Hong Kong Style Fried Noodles(Chow Mein) in Soy Sauce
- Break the eggs into a bowl and weigh them. Use double the weight of the eggs in high gluten flour (bread flour). Add the flour to the eggs and stir. Pour the mixture onto the countertop and knead the dough for three to five minutes, do not over-knead.
- Using your pasta machine, adjust the settings for the thickness of the dough to the maximum. Cut the dough in half, wrapping one half in cling wrap. Flatten the other half and feed it through the machine. Fold it and pass it through again. Reduce the thickness by one notch on the machine and pass the dough through. Repeat, until you have reached the fourth or fifth setting. Dust the dough with flour and cut it into two equal pieces.
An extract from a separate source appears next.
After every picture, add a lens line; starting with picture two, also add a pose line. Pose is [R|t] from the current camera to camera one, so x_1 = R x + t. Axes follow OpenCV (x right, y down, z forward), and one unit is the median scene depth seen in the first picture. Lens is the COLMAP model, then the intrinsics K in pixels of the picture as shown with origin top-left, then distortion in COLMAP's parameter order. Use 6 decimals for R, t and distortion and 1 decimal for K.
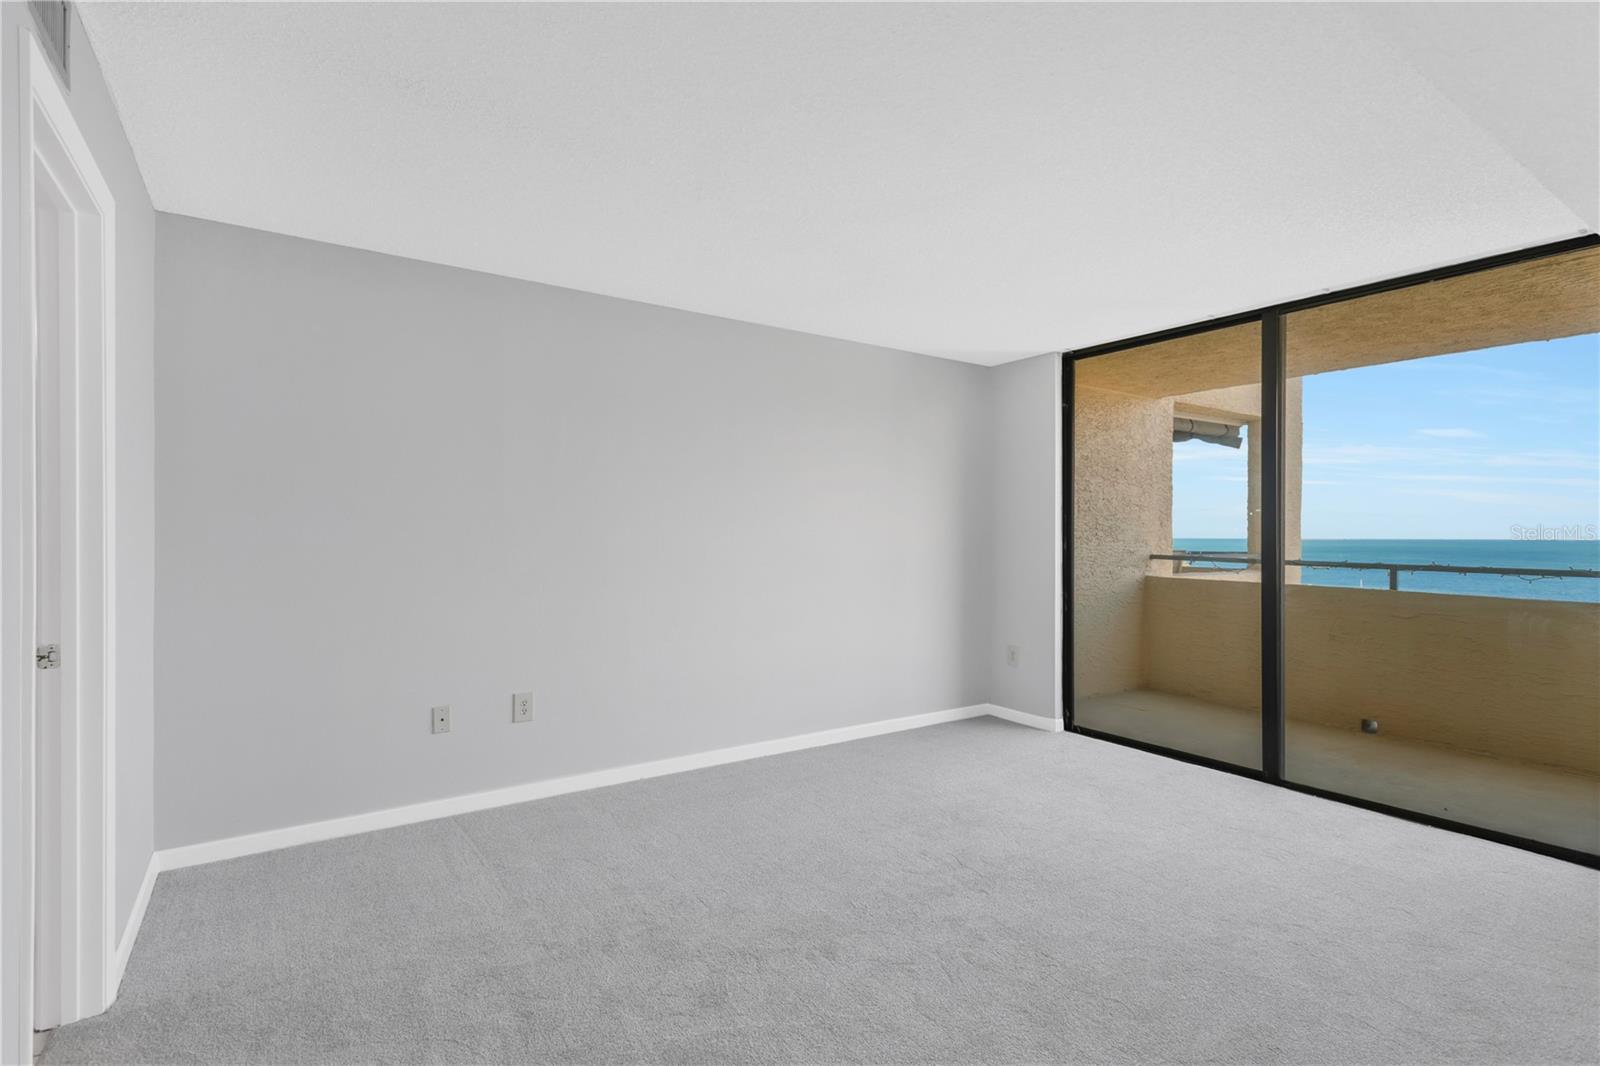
lens RADIAL K [[755.7, 0, 807.6], [0, 755.7, 539.4], [0, 0, 1]] dist [0.016651, -0.005593]
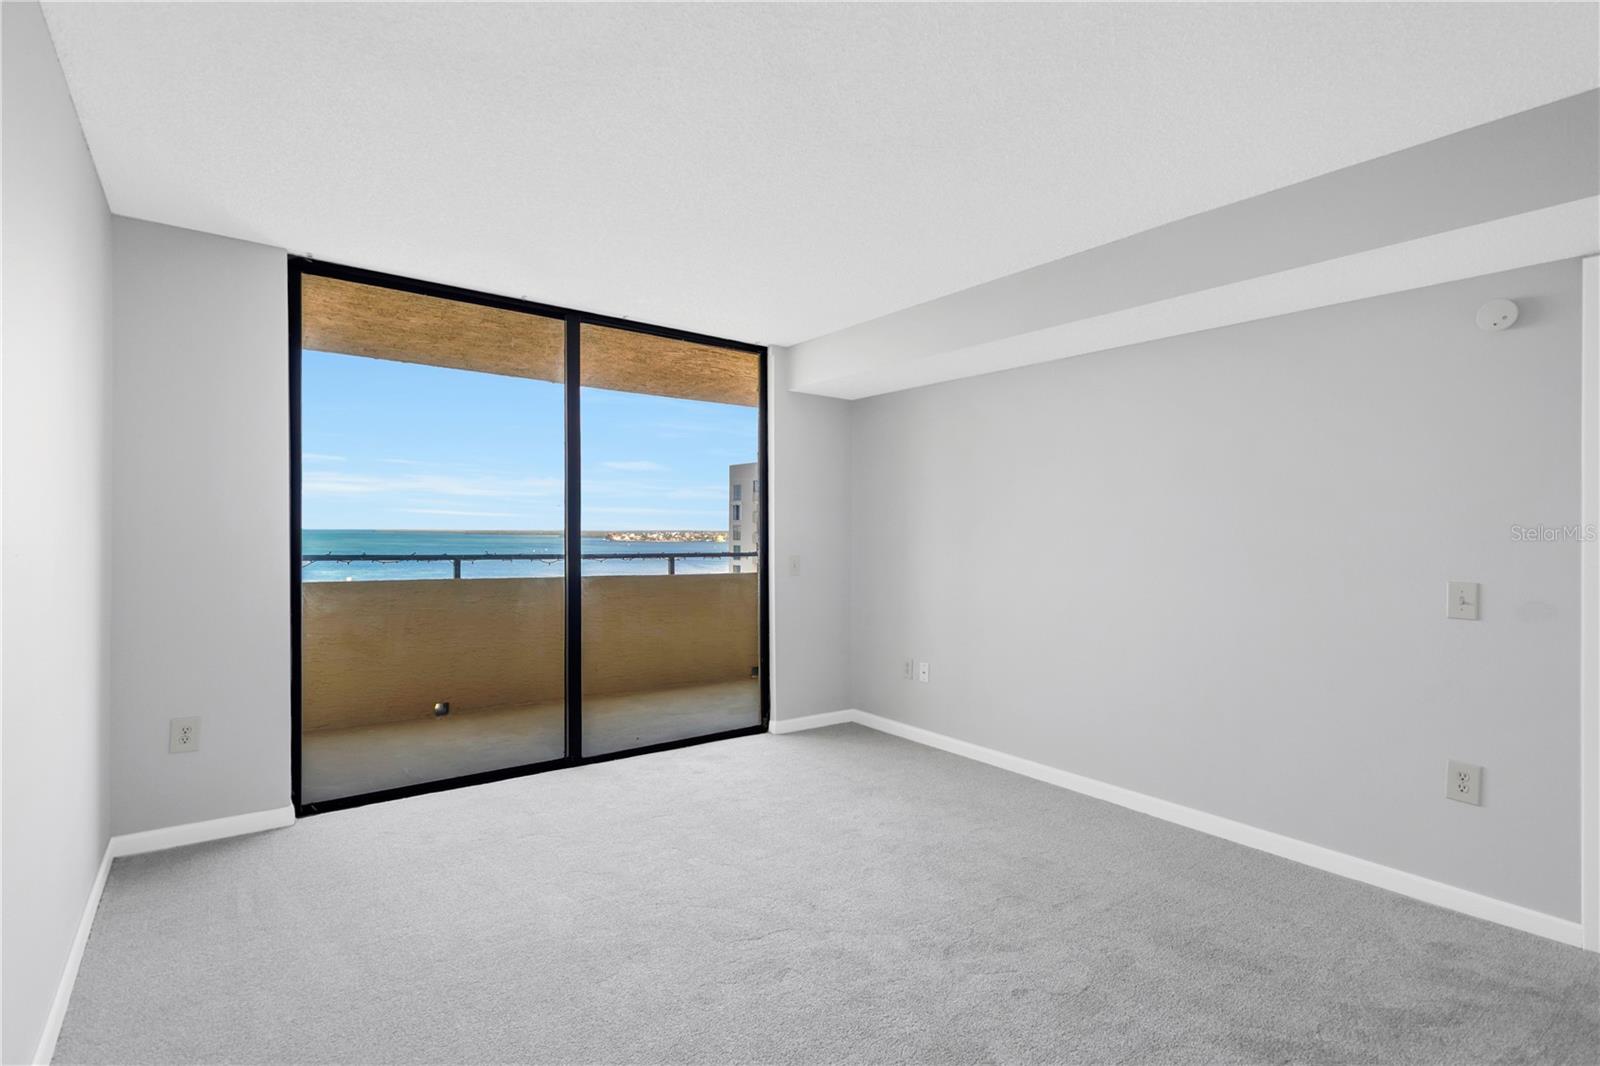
lens RADIAL K [[755.7, 0, 800.4], [0, 755.7, 536.8], [0, 0, 1]] dist [0.016651, -0.005593]
pose [[-0.047594, -0.010759, 0.998809, -0.402458], [-0.004582, 0.999934, 0.010553, -0.007578], [-0.998856, -0.004074, -0.047640, 0.665210]]
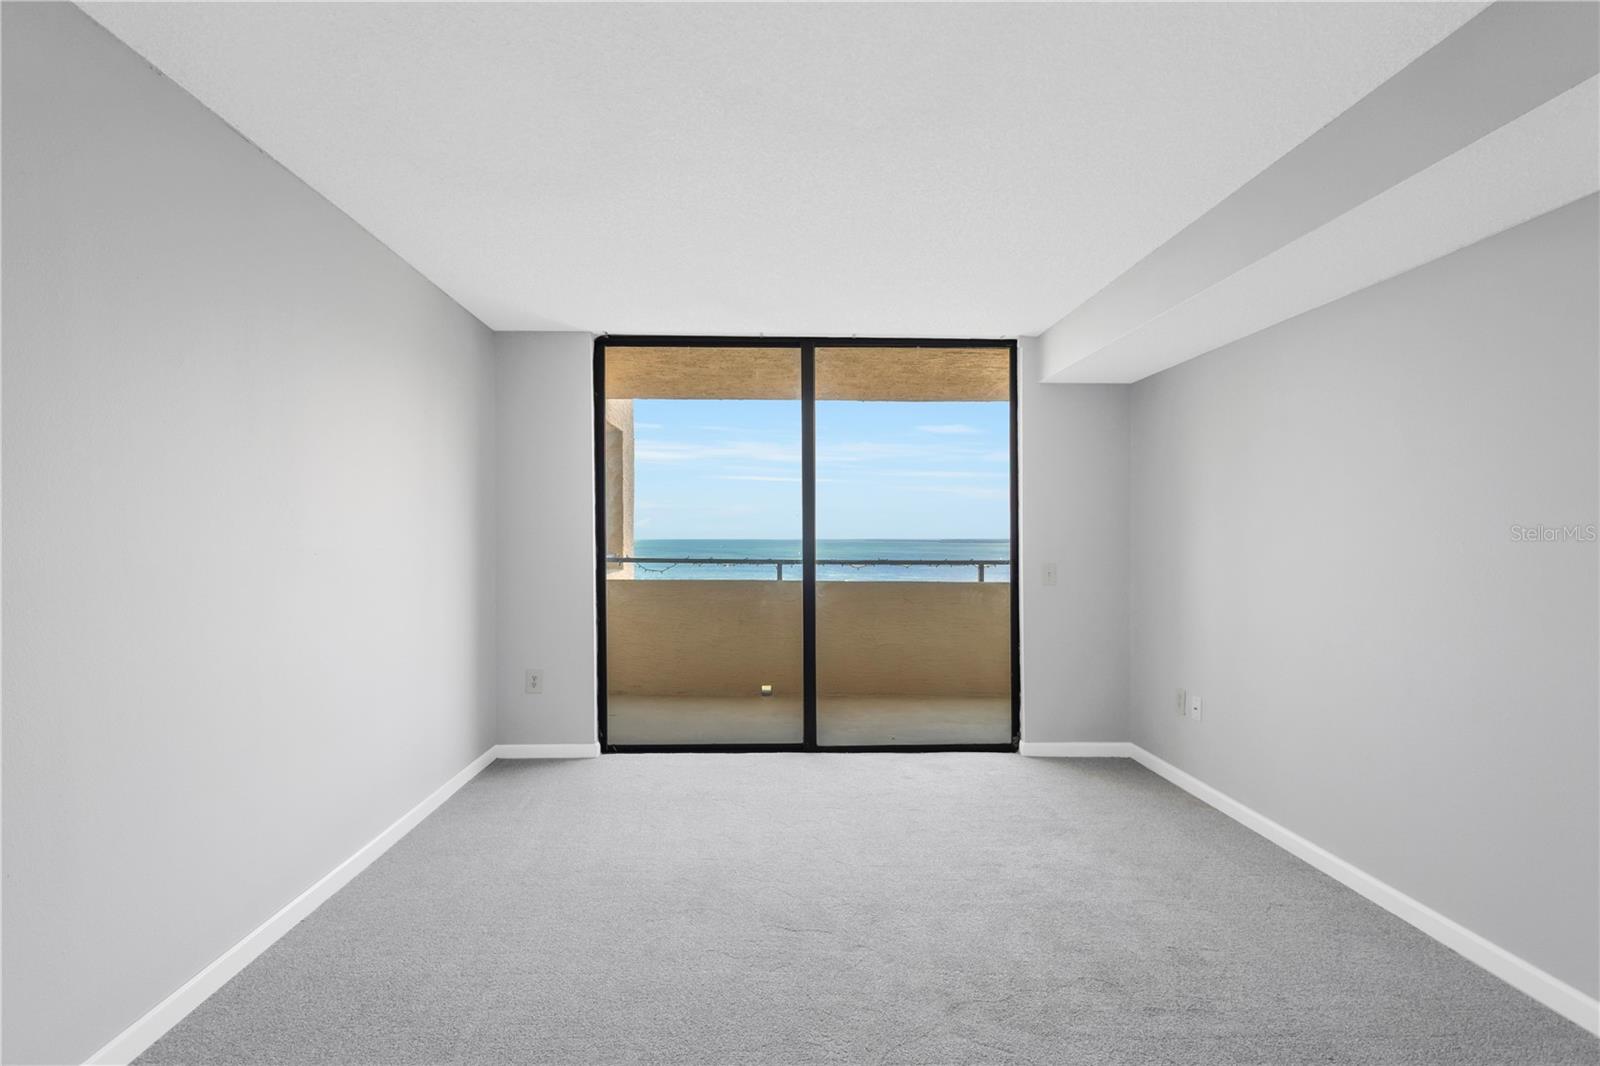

Keep folding the dough and feeding it through the machine until you get to the first setting.
- On the last setting,pass the noodles through the machine to cut them. Sprinkle them with flour so that they do not stick together.
- Repeat steps two and three for the rest of the dough.
- Heat a pot of water on the stove. Meanwhile, mix together the soy sauces, oyster sauce, sugar and oil into a small bowl and stir well.
- Slice the onion lengthways. Cut the top and base off the bean sprouts. Heat a non-stick pan and add the peanut oil. Sweat the onion, remove and set aside. Leave the leftover oil in the pan for later.
- When the water is boiling in the pot, place a serve of noodles into the water and cook for 60 seconds. Stir them as they cook, so they do not stick together. After cooking, take them out and rinse them with cold water. Let them drain for a couple of minutes.
- Preheat the pan previously used for frying the onion, for one minute. Put the noodles into the pot and stir fry them for 8 minutes, tossing often to prevent sticking. Pour the sauce slowly over the noodles, coating them evenly. Add the onion and bean sprouts.